TASK: From the line that contains "34 | 18 | 16 |" to the final line of the entries below, write out every line exactly as it appears, and nothing else.

(Collected data)
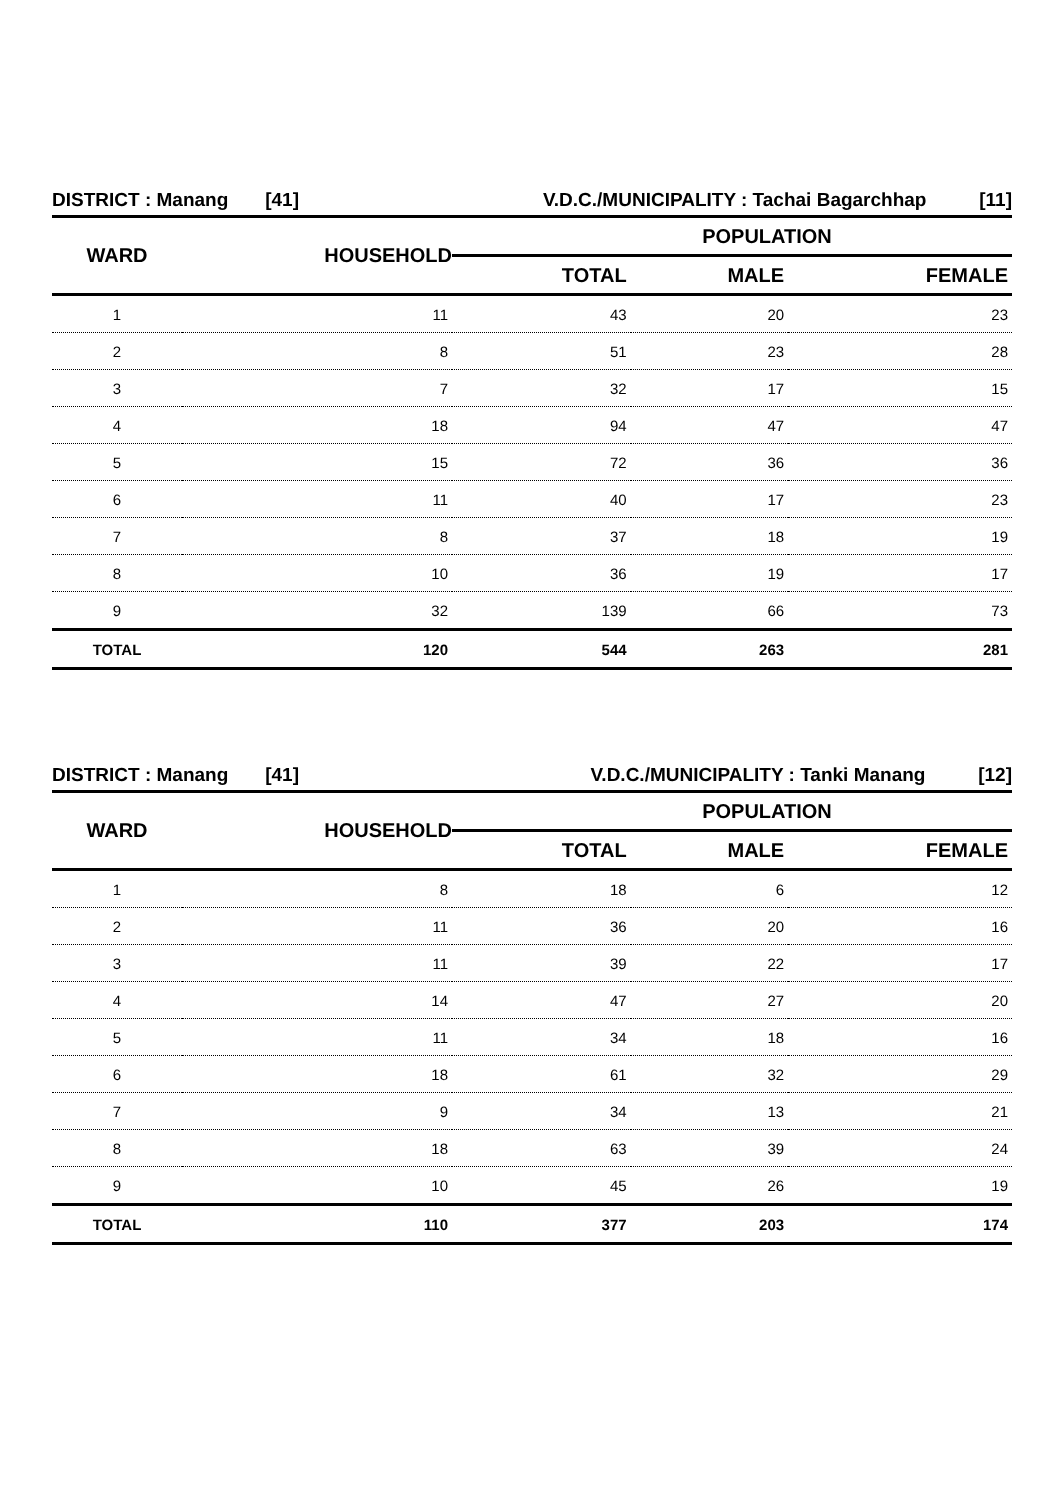| DISTRICT : Manang [41] | | V.D.C./MUNICIPALITY : Tachai Bagarchhap [11] | | |
| WARD | HOUSEHOLD | POPULATION | | |
| | | TOTAL | MALE | FEMALE |
| 1 | 11 | 43 | 20 | 23 |
| 2 | 8 | 51 | 23 | 28 |
| 3 | 7 | 32 | 17 | 15 |
| 4 | 18 | 94 | 47 | 47 |
| 5 | 15 | 72 | 36 | 36 |
| 6 | 11 | 40 | 17 | 23 |
| 7 | 8 | 37 | 18 | 19 |
| 8 | 10 | 36 | 19 | 17 |
| 9 | 32 | 139 | 66 | 73 |
| TOTAL | 120 | 544 | 263 | 281 |
| DISTRICT : Manang [41] | | V.D.C./MUNICIPALITY : Tanki Manang [12] | | |
| WARD | HOUSEHOLD | POPULATION | | |
| | | TOTAL | MALE | FEMALE |
| 1 | 8 | 18 | 6 | 12 |
| 2 | 11 | 36 | 20 | 16 |
| 3 | 11 | 39 | 22 | 17 |
| 4 | 14 | 47 | 27 | 20 |
| 5 | 11 | 34 | 18 | 16 |
| 6 | 18 | 61 | 32 | 29 |
| 7 | 9 | 34 | 13 | 21 |
| 8 | 18 | 63 | 39 | 24 |
| 9 | 10 | 45 | 26 | 19 |
| TOTAL | 110 | 377 | 203 | 174 |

ANSWER TO THIS PROBLEM:
| 5 | 11 | 34 | 18 | 16 |
| 6 | 18 | 61 | 32 | 29 |
| 7 | 9 | 34 | 13 | 21 |
| 8 | 18 | 63 | 39 | 24 |
| 9 | 10 | 45 | 26 | 19 |
| TOTAL | 110 | 377 | 203 | 174 |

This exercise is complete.